Il est vrai que cette dernière a des circonstances atténuantes. Pour adopter la bonne posture, encore faut-il songer à mettre son bassin en antéversion, c’est-à-dire à le projeter en avant pour mieux se cambrer. Une légère cambrure est la position naturelle de la colonne vertébrale chez l’être humain. Or, dans nos sociétés modernes, on fait tout le contraire et on privilégie la rétroversion du bassin, avec le pubis poussé vers l’avant. Comme le souligne Emmanuel Duquoc dans notre dossier du mois (Lire pages 6 à 12), cela commence dès la naissance en mettant les bébés dans des sièges très pratiques pour les parents mais peu respectueux de la physiologie des nouveau-nés. Et ça continue lorsque ces mêmes parents incitent leurs enfants à se tenir droits au mépris de la lordose idéale, ou lorsque que l’école oblige les élèves à se tenir figés sur un mobilier peu adapté favorisant également le maintien rétroverti. Et que dire de la tragédie posturale qui se déroule dans les toilettes occidentales ? Via sa rubrique « Naturo pratique » mensuelle, Emmanuel Duquoc vous a déjà expliqué que notre façon de déféquer en angle droit était la plus antinaturelle qui soit, et la moins propice à un bon transit intestinal. Les deux tiers de l’humanité sont à cet égard mieux lotis puisque l’absence de trône les contraint à se soulager en position accroupie, bien plus favorable à la vidange des intestins. Dans de nombreux pays pauvres, on mange aussi accroupi. Et parmi les peuplades dites « primitives », c’est également le choix de position que font les femmes au moment d’accoucher. Spontanée chez les jeunes enfants, cette manière de s’asseoir est assurément un patrimoine humain immatériel qu’il faudrait réhabiliter d’urgence en Occident pour y enrayer l’épidémie de dorsalgies. Certains praticiens de santé naturelle s’y emploient en remettant à l’honneur les « postures primales » inspirées de la nature. Mais on part de très loin et le « modèle paléo » est encore trop peu populaire pour espérer une rapide évolution sanitaire. C’est bien d’envoyer des milliers de médecins par delà nos frontières pour parer aux situations d’urgence. Ce serait encore mieux d’en profiter pour ramener chez nous des experts posturaux tels que des yogis hindous, des enseignants d’arts martiaux orientaux, des mamas africaines ou… des riziculteurs chinois. Dans ce domaine, le Nord a tout à (ré)apprendre des traditions du Sud et de l’Est !

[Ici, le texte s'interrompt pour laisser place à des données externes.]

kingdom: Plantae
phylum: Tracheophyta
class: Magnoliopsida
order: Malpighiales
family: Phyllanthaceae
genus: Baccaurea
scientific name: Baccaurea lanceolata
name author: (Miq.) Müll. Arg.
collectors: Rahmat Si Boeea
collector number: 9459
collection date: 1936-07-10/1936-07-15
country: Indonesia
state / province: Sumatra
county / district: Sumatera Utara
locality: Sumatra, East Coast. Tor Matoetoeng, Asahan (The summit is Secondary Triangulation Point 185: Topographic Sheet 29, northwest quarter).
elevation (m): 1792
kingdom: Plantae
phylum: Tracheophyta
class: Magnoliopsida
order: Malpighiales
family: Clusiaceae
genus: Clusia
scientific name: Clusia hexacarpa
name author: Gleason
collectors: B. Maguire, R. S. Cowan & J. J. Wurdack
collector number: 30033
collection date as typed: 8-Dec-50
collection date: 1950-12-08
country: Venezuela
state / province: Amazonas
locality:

Grâce au dossier d’Emmanuel, j’ai d’ailleurs appris qu’une discipline japonaise reliée à l’aïkido avait des siècles d’avance sur nous : elle permet de « lire les postures » et d’y décoder des influences psychosomatiques inconscientes. Pour ses praticiens, toutes les tensions corporelles sont liées à des traumatismes anciens et même à des mémoires transgénérationelles. Il convient alors de travailler les attitudes du corps pour soigner l’esprit et y résoudre des problématiques engrammées de longue date. Cela rejoint merveilleusement bien le « credo » de la revue Néosanté, à savoir l’unité indissociable de la psyché et du soma (lire à ce sujet l’interview d’Siabelle Filliozat en pages 13 à 15) . Tout comme les psychothérapies peuvent aider à guérir des maladies somatiques, les approches purement corporelles (nutrition, activité physique, techniques manuelles…) ou psychocorporelles (yoga, bioénergie, arts internes, eutonie, méthodes Feldenkrais ou Alexander…) peuvent contribuer à solutionner les conflits psycho-émotionnels. Le point de rencontre entre l’âme et la matière, c’est précisément la posture. Toute la noblesse d’un être, sa dignité et sa droiture s’expriment dans son aptitude à se tenir droit sans rigidité. Sa santé aussi repose sur le subtil équilibre entre force et souplesse, enracinement et libre mouvement. La bonne nouvelle, c’est que les bonnes postures peuvent s’acquérir et se retrouver.